▶ **Problem**: For this exercise, write out every entry exactly and leave the pictures out.

:::::

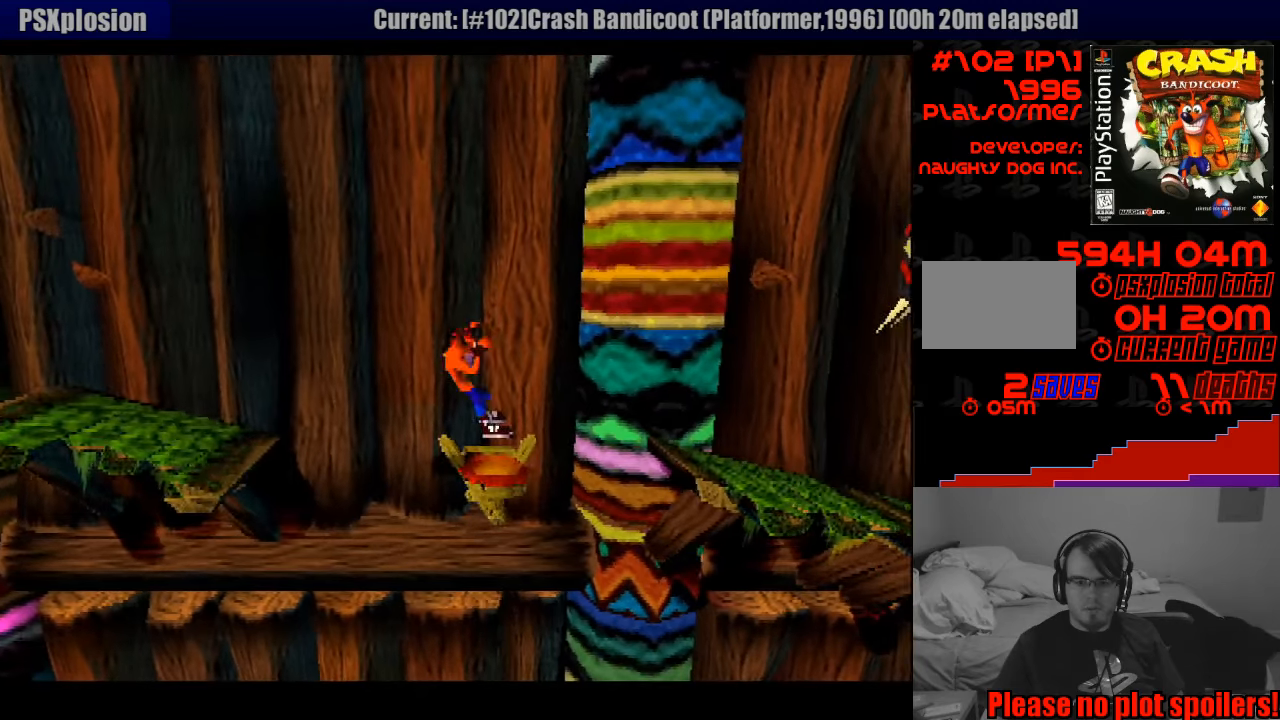
{"buttons": ["DPAD_RIGHT"], "events": [[33, "CROSS", "down"], [283, "DPAD_UP", "down"], [300, "DPAD_UP", "up"], [333, "CROSS", "up"]]}
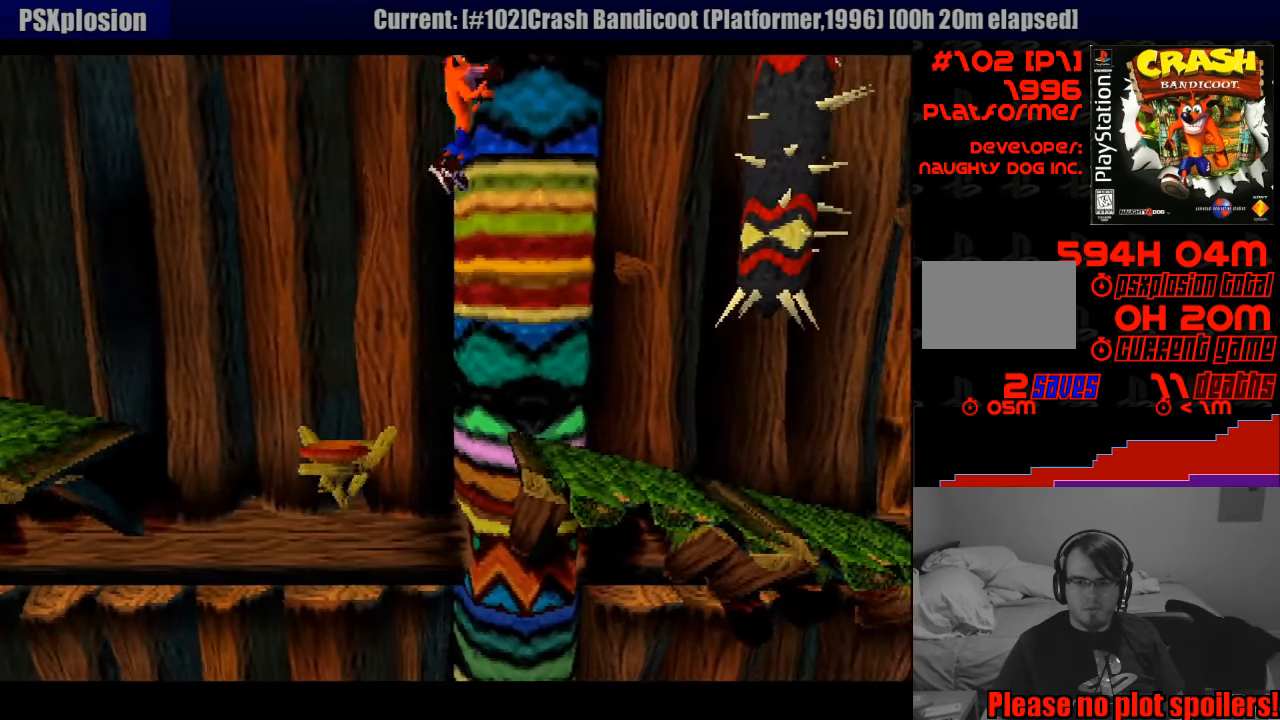
{"buttons": [], "events": [[50, "DPAD_RIGHT", "up"], [350, "DPAD_LEFT", "down"], [433, "DPAD_LEFT", "up"]]}
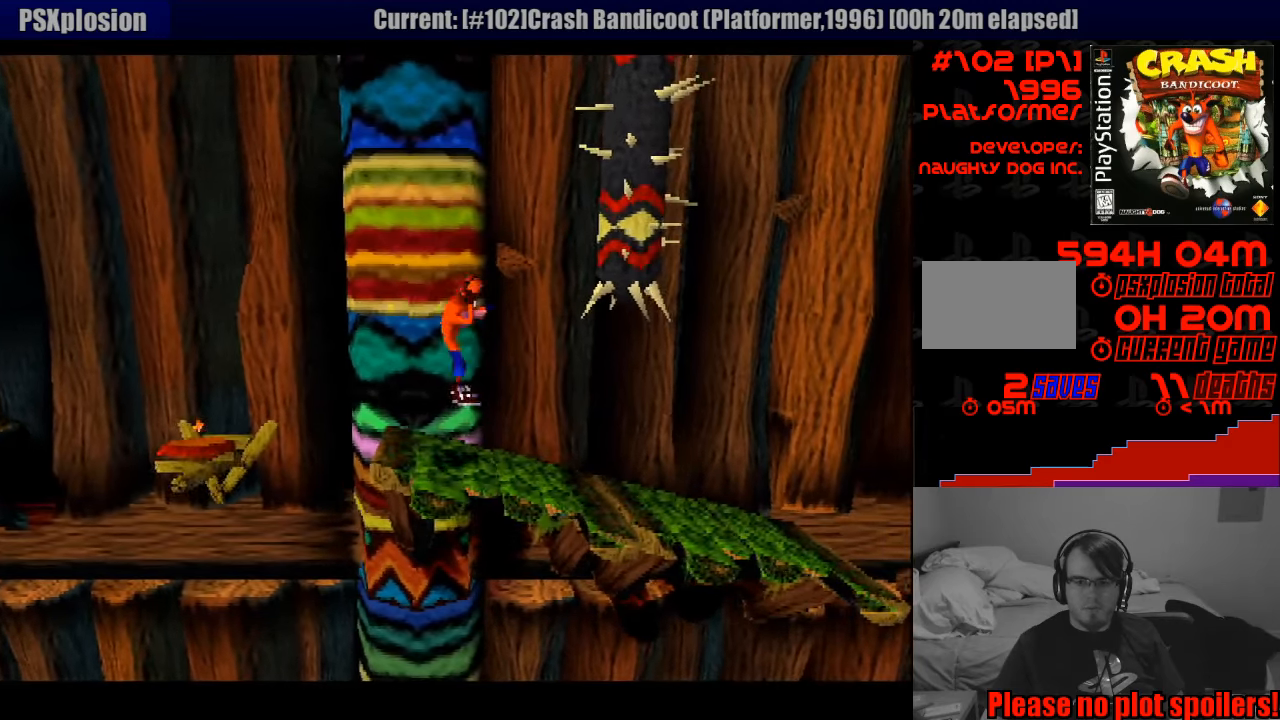
{"buttons": ["DPAD_LEFT"], "events": [[67, "DPAD_LEFT", "down"], [317, "DPAD_LEFT", "up"], [417, "DPAD_LEFT", "down"]]}
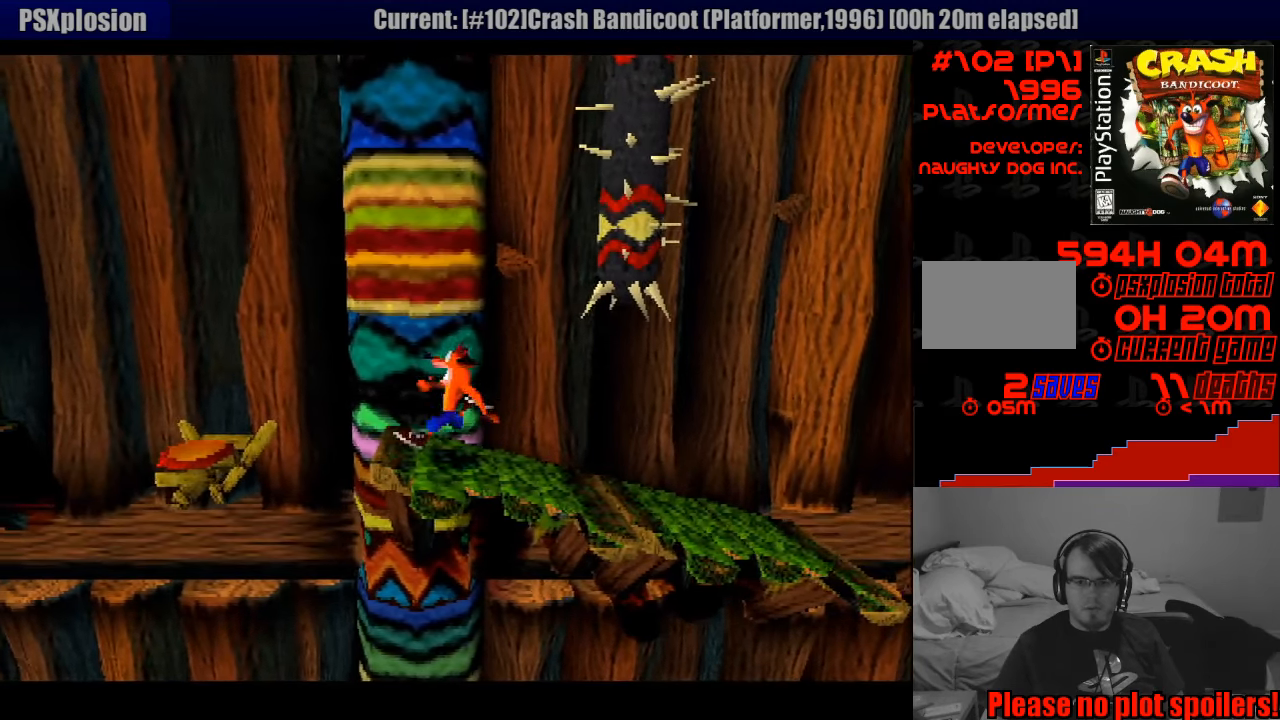
{"buttons": ["DPAD_RIGHT"], "events": [[33, "DPAD_LEFT", "up"], [267, "DPAD_LEFT", "down"], [317, "DPAD_LEFT", "up"], [433, "DPAD_RIGHT", "down"]]}
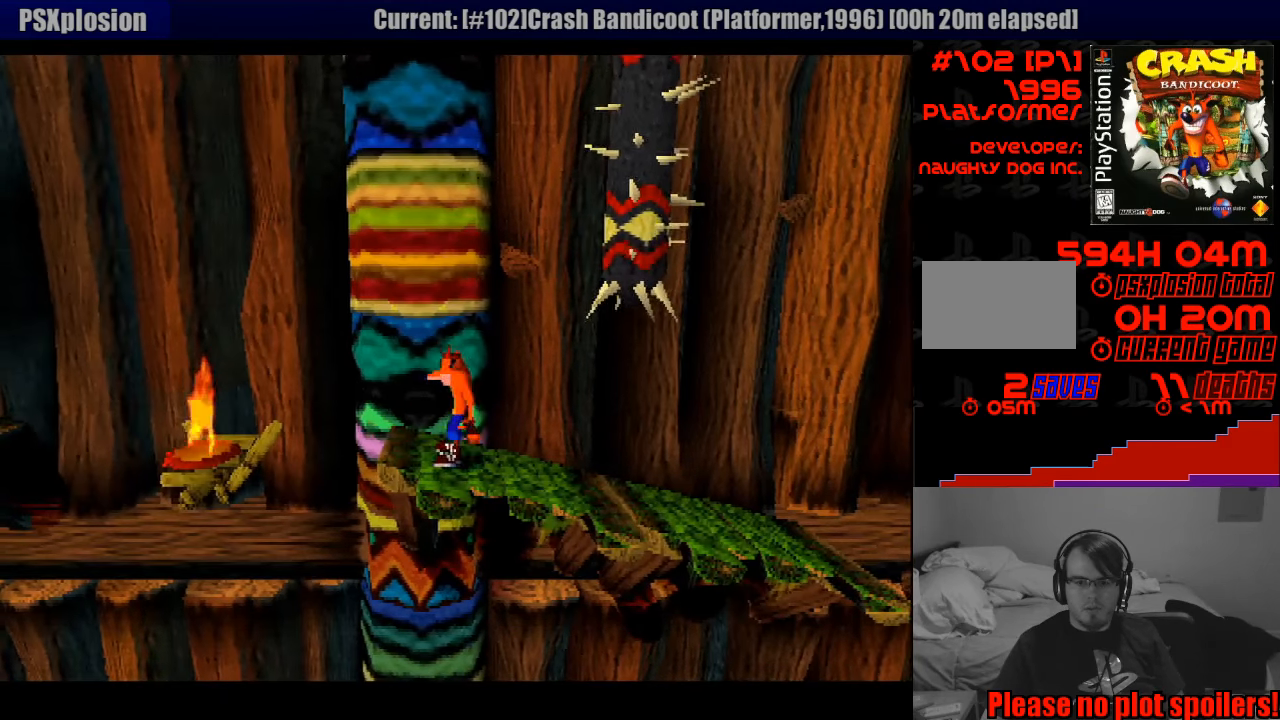
{"buttons": [], "events": [[83, "DPAD_RIGHT", "up"], [200, "DPAD_LEFT", "down"], [483, "DPAD_LEFT", "up"]]}
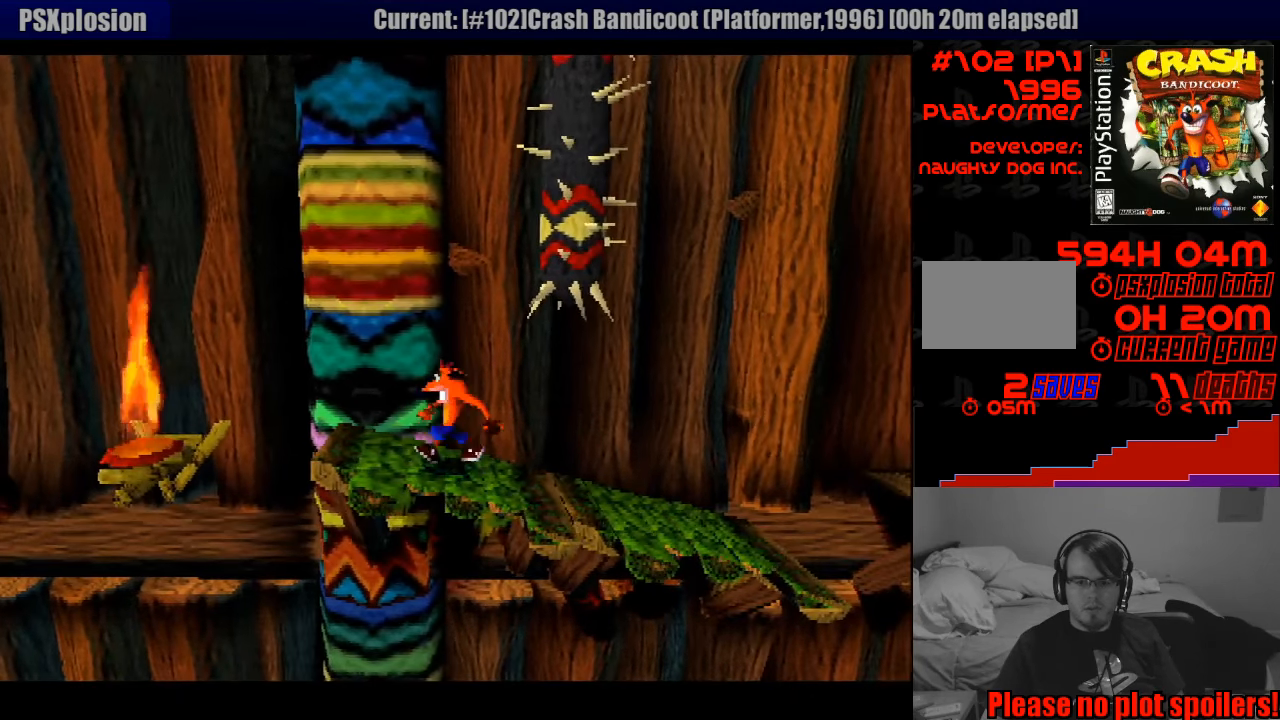
{"buttons": ["DPAD_LEFT"], "events": [[133, "DPAD_LEFT", "down"], [217, "DPAD_LEFT", "up"], [467, "DPAD_LEFT", "down"]]}
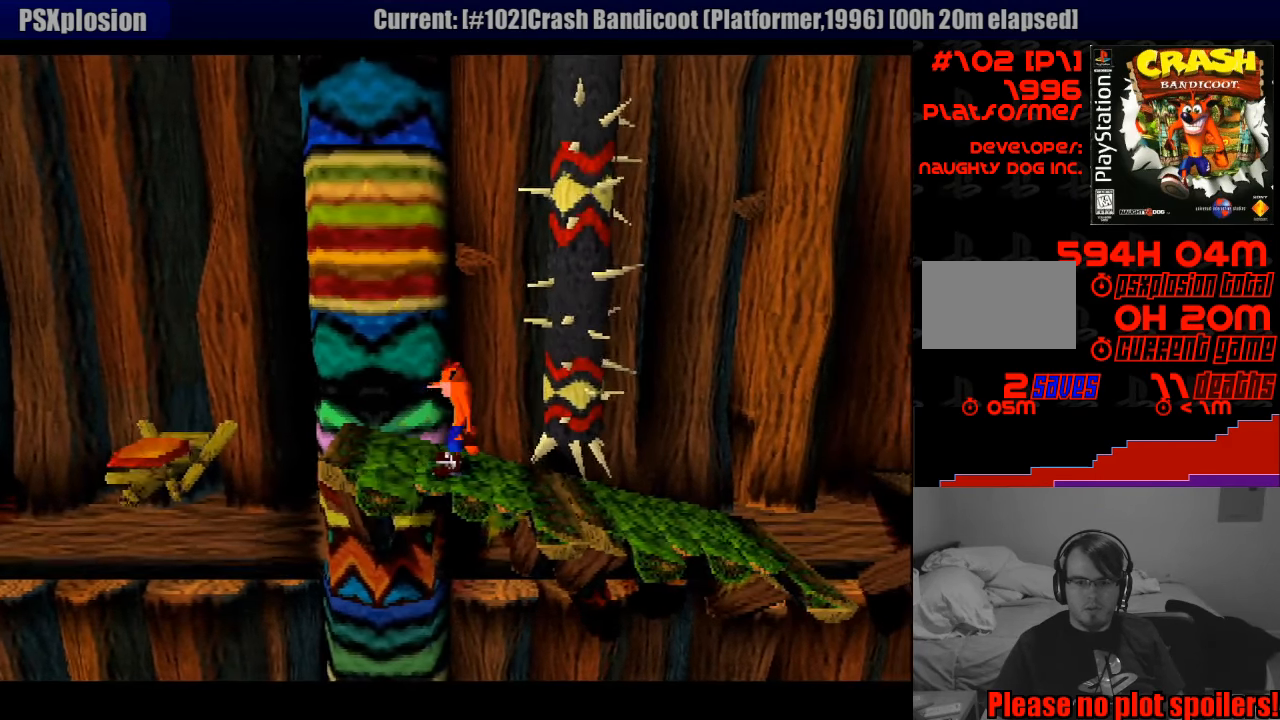
{"buttons": ["DPAD_LEFT"], "events": [[50, "DPAD_LEFT", "up"], [183, "DPAD_LEFT", "down"], [267, "DPAD_LEFT", "up"], [350, "DPAD_LEFT", "down"], [433, "DPAD_LEFT", "up"], [500, "DPAD_LEFT", "down"]]}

:::::

▶ **Written answer**:
{"buttons": ["DPAD_RIGHT"], "events": [[33, "CROSS", "down"], [283, "DPAD_UP", "down"], [300, "DPAD_UP", "up"], [333, "CROSS", "up"]]}
{"buttons": [], "events": [[50, "DPAD_RIGHT", "up"], [350, "DPAD_LEFT", "down"], [433, "DPAD_LEFT", "up"]]}
{"buttons": ["DPAD_LEFT"], "events": [[67, "DPAD_LEFT", "down"], [317, "DPAD_LEFT", "up"], [417, "DPAD_LEFT", "down"]]}
{"buttons": ["DPAD_RIGHT"], "events": [[33, "DPAD_LEFT", "up"], [267, "DPAD_LEFT", "down"], [317, "DPAD_LEFT", "up"], [433, "DPAD_RIGHT", "down"]]}
{"buttons": [], "events": [[83, "DPAD_RIGHT", "up"], [200, "DPAD_LEFT", "down"], [483, "DPAD_LEFT", "up"]]}
{"buttons": ["DPAD_LEFT"], "events": [[133, "DPAD_LEFT", "down"], [217, "DPAD_LEFT", "up"], [467, "DPAD_LEFT", "down"]]}
{"buttons": ["DPAD_LEFT"], "events": [[50, "DPAD_LEFT", "up"], [183, "DPAD_LEFT", "down"], [267, "DPAD_LEFT", "up"], [350, "DPAD_LEFT", "down"], [433, "DPAD_LEFT", "up"], [500, "DPAD_LEFT", "down"]]}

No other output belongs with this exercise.